In her study, Ginsburg, now director of the Education Justice Project at the University of Illinois at Urbana-Champaign, looked at 150 different packages of feminine hygiene products, and found them generally to be “relatively plain” and to avoid “any reference to the physicality of the objects inside or to their use.” White, pink, and light blue were the most common colors (“Significantly, there was no red on any of the boxes or bags”) and “very few packages contained clear plastic that would allow the consumer to see into the box.” Ginsburg describes this as “the distancing of these products from any suggestion of actual use.”
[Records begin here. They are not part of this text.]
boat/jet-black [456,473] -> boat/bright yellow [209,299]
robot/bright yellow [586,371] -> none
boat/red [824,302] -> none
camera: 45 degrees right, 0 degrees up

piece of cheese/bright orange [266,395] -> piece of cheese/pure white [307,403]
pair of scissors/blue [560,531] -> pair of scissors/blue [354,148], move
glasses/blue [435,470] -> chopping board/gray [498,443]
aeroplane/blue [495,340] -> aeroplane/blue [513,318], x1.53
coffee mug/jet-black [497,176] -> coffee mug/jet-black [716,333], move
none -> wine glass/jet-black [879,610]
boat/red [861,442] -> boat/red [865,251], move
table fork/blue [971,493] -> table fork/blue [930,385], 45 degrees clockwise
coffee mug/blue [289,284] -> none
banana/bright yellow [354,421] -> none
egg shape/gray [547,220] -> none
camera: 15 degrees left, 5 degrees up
This was almost 20 years ago, of course. Things are a bit more vibrant than that today in the feminine hygiene aisle, with bright purples, pinks, and yellows (you’d still be hard-pressed to find a red, though) and floral or starburst patterns alongside simpler packages. Still, a more colorful packaging palette doesn’t mean people are eager to put their tampons on display—according to Dennis, in 2014 the compact section of the tampon market grew four times faster than tampons overall.
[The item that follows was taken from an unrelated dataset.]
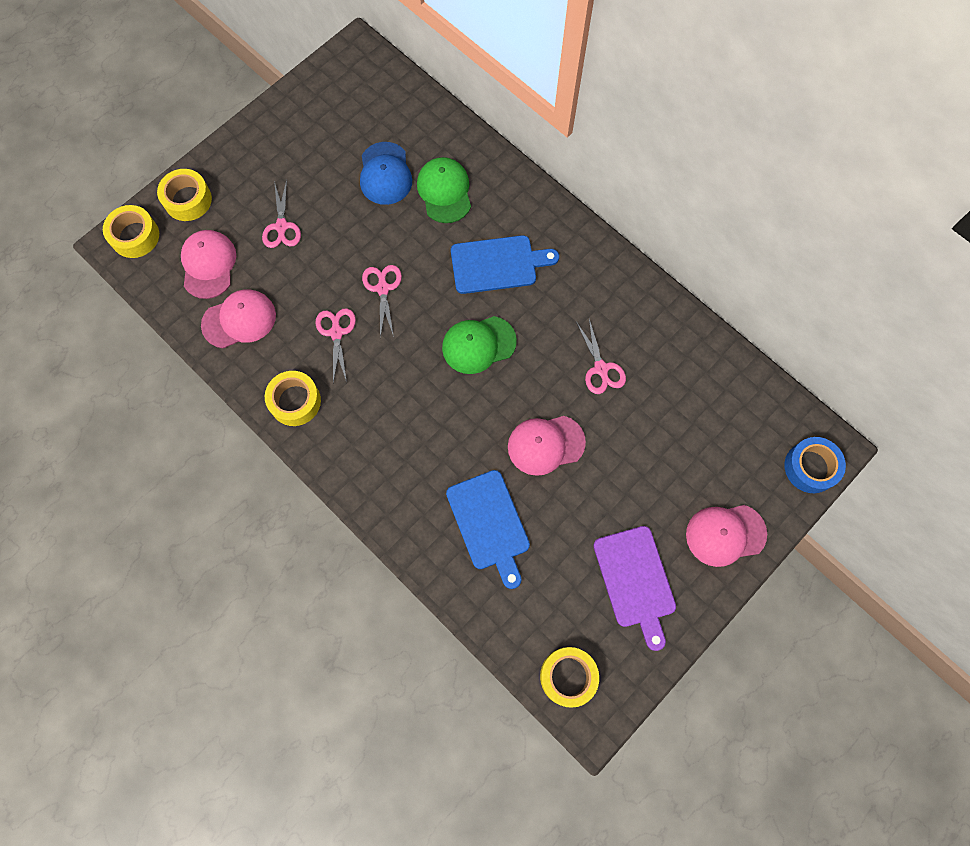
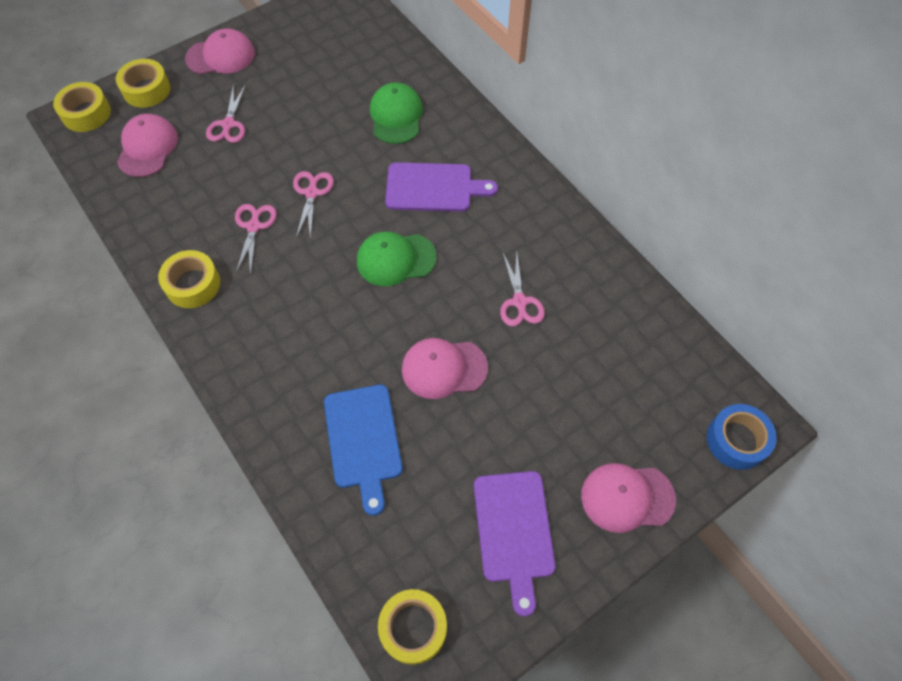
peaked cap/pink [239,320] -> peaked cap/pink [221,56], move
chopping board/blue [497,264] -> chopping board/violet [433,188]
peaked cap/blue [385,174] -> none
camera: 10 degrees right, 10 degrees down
It’s at least understandable why people are motivated to keep used feminine products concealed—social stigma aside, it’s messy, it’s private—but what’s embarrassing about a clean, unopened tampon? Is it gross by association, like carrying a magazine into the bathroom—everybody knows what you’re going in there to do? Maybe hiding hygiene products is just another way of keeping the poised, public self separate from the animal functions of the body.
Or maybe it’s just savvy self-protection. In one study, people had worse impressions of a woman who dropped a tampon out of her bag than if she dropped something innocuous like a hair clip, and even avoided sitting near her.
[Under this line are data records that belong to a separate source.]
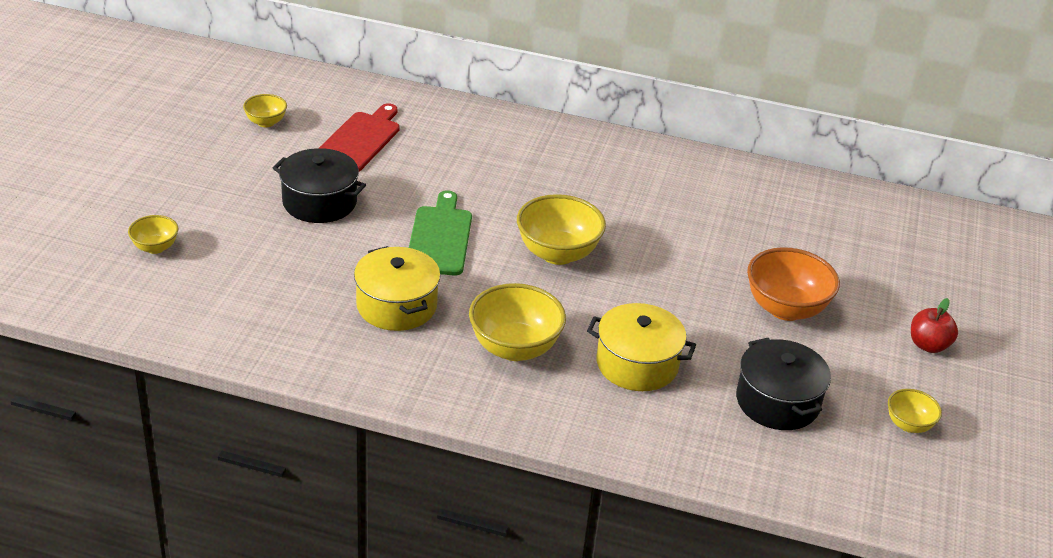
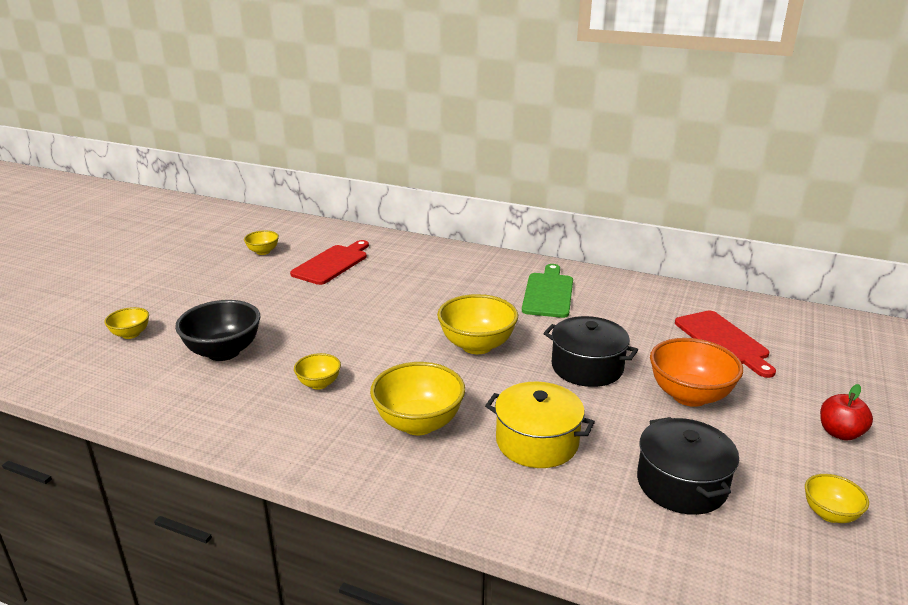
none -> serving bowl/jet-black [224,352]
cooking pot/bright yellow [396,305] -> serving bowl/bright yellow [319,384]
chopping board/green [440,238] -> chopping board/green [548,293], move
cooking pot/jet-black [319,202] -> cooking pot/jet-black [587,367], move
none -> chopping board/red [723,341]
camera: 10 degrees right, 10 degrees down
Even people who are completely comfortable with their periods might choose to conceal them to avoid that kind of reaction. Efforts to destigmatize menstruation are becoming more mainstream, with even brands getting in on the action with commercials that subvert tampon-ad tropes (like women wearing white spandex and dancing through their periods) or show a girl’s first period as something to be celebrated. “U by Kotex believes that women should not feel like they have to keep the fact that they are menstruating hidden or to have to conceal their products in public if they don’t want to,” Dennis says.
But taboos don’t change that quickly. If there’s a chance open-carrying a tampon in public will only get someone disrespect, maybe she’ll think it’s better to keep it up her sleeve—literally.